The district court's judgment is VACATED and the cause is REMANDED for further proceedings consistent with the principles stated herein. The parties' pending motions regarding judicial notice are DENIED.(4)
Entered for the Court
John C. Porfilio
*. This order and judgment is not binding precedent, except under the doctrines of law of the case, res judicata, and collateral estoppel. The court generally disfavors the citation of orders and judgments; nevertheless, an order and judgment may be cited under the terms and conditions of 10th Cir. R. 36.3.
1. Another, related consideration driving the parties' opposing positions has to do with the proper characterization of our review authority: plaintiff relies on the formal order of dismissal to underwrite our appellate jurisdiction under traditional principles of finality; defendant argues that under § 1404(a) the order should have beenand, more importantly, should now be deemedan interlocutory transfer challengeable only through mandamus. On this jurisdictional point, we agree with plaintiff that the express terms of the court's order control, as we "decline to recast the relevant procedural events after the fact in such a way as to cut off appeal rights." United States v. Bly, 328 F.3d 1262, 1263 n.1 (10th Cir. 2003). Of course, that is not to say dismissal was the correct disposition of the case; the authorities cited above indicate that the courses open to the district court here under § 1404(a) were limited to transfer or retention of the case.
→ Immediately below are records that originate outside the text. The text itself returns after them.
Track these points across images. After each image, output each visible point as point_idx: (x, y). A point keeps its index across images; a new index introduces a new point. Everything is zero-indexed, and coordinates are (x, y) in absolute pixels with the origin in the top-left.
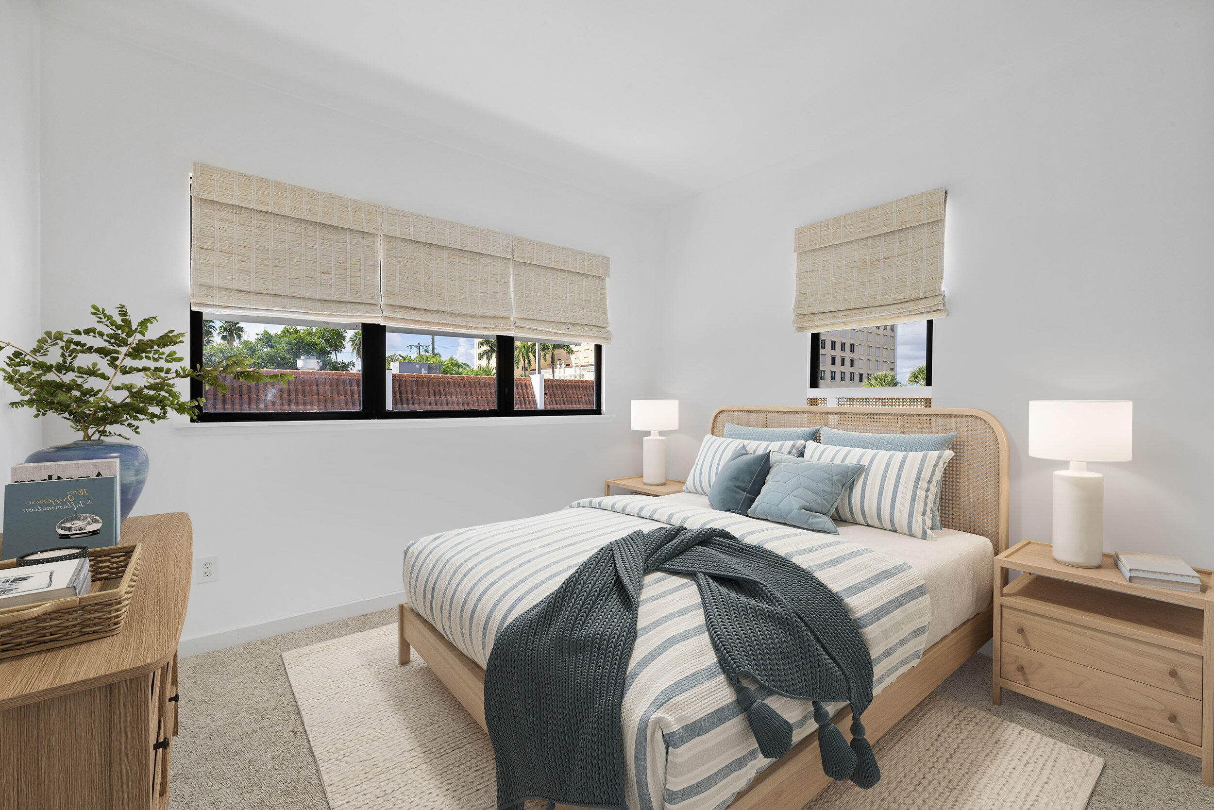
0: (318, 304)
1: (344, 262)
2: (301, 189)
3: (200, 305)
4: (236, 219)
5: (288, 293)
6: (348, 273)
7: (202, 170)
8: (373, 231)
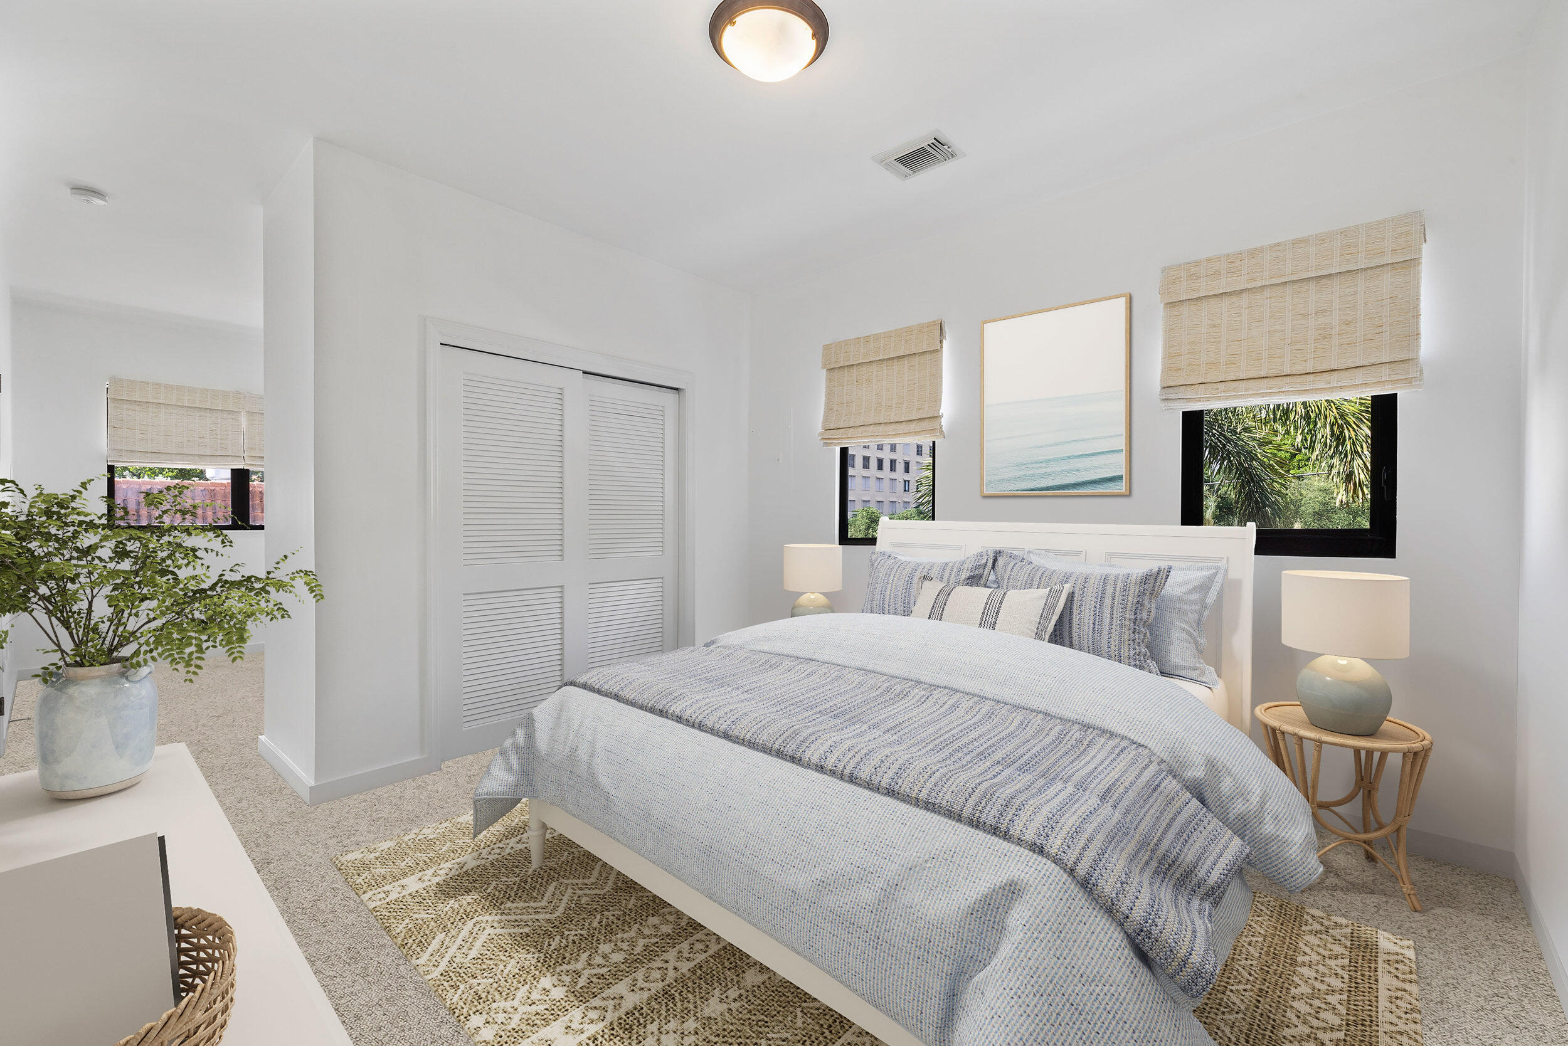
0: (197, 458)
1: (215, 430)
2: (183, 387)
3: (114, 461)
4: (138, 408)
5: (175, 452)
6: (219, 437)
7: (115, 381)
8: (238, 410)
2. We emphasize that the issue here is whether a recognition-of-jurisdiction provision implies an exclusive selection of venue. Use of mandatory language like "shall" in a clause dealing directly with venue carries stronger implications regarding the intent to designate an exclusive forum. See Milk 'N' More, 963 F.2d at 1346 (holding clause stating that "venue shall be proper . . . in" effected an exclusive designation of forum). When, as here, the relation of such language to the question of venue is at most derivative, through a jurisdictional provision, decisions such as "Milk 'N' More . . . are of little assistance in resolving the . . . dispute." K & V Scientific, 314 F.3d at 498-99.
3. For example, defendant contends on the basis of numerous authorities that the relatively favorable position plaintiff secured by being the first to file could be undercut if the district court were to find that plaintiff rushed to the courthouse with this anticipatory declaratory judgment action while maintaining a negotiating stance designed to lull defendant into delaying its own affirmative suit for breach of contract.
4. The parties ask us to take judicial notice of many legal documents from the New Jersey case. These are irrelevant to our basis for disposition of this appeal. Of course, our denial of the parties' requests is without prejudice to presentation of the materials to the district court on remand.